Word for word, set down every line of the entries below from the line with "una **comunidad**, etc..." to the line with "## 3. Consideraciones generales", including both, and no other line.

[Plain-text document sources]
::::::

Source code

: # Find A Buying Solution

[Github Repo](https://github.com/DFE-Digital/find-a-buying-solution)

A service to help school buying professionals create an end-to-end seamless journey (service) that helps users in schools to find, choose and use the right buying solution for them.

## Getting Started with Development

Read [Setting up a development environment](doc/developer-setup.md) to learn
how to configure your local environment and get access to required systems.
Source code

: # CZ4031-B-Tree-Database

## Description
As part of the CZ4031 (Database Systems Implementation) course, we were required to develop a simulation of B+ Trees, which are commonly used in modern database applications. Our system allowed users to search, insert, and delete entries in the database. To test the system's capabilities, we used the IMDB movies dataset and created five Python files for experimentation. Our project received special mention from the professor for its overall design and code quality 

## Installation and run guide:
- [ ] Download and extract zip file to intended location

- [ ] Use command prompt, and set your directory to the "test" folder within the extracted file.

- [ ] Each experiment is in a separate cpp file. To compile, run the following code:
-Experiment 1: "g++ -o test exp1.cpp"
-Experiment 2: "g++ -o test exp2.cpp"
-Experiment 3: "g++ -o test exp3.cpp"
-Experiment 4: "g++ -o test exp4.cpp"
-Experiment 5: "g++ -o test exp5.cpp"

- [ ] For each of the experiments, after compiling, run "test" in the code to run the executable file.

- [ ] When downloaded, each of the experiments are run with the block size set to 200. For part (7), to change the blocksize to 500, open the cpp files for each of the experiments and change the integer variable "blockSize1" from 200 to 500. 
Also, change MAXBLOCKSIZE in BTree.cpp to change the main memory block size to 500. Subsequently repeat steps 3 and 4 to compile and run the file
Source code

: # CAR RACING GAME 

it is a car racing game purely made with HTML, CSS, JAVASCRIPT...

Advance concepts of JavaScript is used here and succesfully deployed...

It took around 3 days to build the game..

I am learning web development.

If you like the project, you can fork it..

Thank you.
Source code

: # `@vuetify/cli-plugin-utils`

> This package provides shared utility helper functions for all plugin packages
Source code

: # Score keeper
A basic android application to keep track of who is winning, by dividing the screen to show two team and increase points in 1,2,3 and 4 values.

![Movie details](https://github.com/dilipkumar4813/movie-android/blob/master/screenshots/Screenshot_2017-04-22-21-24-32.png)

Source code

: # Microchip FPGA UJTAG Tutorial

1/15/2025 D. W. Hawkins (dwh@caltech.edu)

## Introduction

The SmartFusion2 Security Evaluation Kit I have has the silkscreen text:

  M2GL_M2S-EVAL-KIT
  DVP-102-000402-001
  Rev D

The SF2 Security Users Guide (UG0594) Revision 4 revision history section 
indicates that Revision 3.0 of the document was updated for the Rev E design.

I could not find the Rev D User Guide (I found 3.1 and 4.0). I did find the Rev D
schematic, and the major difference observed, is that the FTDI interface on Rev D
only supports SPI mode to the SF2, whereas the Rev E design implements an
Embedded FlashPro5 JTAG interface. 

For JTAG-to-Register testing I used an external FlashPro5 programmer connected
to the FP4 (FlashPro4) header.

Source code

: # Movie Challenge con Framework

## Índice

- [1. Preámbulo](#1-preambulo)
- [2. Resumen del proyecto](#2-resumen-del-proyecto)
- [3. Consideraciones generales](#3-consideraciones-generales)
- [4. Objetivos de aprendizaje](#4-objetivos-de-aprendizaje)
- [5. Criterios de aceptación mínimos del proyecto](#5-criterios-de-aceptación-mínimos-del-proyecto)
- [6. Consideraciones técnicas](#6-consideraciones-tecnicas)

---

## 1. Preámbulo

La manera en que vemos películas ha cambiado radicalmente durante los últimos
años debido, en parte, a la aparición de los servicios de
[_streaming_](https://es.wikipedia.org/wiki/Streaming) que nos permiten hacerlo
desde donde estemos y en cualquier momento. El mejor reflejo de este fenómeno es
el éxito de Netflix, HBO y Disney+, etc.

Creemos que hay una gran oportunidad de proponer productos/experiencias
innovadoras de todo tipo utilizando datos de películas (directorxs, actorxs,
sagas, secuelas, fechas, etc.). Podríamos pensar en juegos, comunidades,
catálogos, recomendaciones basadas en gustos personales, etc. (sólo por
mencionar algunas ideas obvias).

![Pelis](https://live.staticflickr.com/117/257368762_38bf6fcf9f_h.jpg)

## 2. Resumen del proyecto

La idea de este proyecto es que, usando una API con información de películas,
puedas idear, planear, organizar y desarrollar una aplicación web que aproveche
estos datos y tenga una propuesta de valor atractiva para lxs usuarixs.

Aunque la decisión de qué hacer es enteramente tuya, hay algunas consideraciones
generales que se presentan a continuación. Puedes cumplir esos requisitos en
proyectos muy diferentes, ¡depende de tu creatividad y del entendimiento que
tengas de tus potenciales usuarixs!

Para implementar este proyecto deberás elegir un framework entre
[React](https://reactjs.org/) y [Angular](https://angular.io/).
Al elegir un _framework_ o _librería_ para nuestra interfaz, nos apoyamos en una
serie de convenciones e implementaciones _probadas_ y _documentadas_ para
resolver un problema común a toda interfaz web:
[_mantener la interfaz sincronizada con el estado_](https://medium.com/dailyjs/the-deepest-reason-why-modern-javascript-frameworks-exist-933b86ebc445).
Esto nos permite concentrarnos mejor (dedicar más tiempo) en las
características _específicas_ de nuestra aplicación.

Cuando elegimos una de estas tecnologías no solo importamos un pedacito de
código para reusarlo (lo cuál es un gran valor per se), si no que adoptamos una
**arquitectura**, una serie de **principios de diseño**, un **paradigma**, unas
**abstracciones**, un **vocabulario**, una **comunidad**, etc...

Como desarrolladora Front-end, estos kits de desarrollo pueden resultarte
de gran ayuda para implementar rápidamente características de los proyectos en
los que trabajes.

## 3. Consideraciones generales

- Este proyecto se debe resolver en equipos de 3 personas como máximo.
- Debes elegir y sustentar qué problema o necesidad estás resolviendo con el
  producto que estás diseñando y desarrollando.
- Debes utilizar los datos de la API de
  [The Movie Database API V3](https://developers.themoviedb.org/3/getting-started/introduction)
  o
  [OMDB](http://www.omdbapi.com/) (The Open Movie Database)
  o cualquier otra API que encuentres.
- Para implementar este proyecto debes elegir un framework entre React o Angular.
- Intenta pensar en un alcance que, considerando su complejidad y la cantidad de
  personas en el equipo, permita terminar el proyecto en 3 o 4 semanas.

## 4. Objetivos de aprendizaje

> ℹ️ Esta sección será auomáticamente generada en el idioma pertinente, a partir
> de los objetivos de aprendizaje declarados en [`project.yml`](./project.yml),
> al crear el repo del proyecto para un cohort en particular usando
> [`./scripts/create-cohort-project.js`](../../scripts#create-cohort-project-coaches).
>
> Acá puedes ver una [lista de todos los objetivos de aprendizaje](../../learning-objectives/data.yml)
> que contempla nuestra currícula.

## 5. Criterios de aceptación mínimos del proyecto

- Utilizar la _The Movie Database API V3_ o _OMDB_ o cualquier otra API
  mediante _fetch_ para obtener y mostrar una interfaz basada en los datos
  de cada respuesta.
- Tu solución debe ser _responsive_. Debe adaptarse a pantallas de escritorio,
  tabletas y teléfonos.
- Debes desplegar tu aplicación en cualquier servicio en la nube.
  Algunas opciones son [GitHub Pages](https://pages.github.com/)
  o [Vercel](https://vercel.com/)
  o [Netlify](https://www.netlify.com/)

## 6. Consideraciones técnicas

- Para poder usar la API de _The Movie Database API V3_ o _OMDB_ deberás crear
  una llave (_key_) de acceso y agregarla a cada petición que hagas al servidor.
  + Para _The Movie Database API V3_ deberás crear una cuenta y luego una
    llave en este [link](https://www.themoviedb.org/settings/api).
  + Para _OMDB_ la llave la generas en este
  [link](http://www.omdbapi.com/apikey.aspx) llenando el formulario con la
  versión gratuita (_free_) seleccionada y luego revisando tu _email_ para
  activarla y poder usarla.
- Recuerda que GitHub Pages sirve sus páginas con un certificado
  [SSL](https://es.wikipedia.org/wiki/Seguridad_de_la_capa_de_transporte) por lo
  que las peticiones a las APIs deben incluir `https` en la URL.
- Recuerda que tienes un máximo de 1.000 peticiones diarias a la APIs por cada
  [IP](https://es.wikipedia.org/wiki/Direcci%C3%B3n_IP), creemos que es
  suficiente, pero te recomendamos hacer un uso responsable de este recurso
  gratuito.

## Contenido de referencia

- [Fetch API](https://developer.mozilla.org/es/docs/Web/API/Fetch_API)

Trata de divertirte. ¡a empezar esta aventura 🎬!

::::::

_Output for this task:_
**abstracciones**, un **vocabulario**, una **comunidad**, etc...

Como desarrolladora Front-end, estos kits de desarrollo pueden resultarte
de gran ayuda para implementar rápidamente características de los proyectos en
los que trabajes.

## 3. Consideraciones generales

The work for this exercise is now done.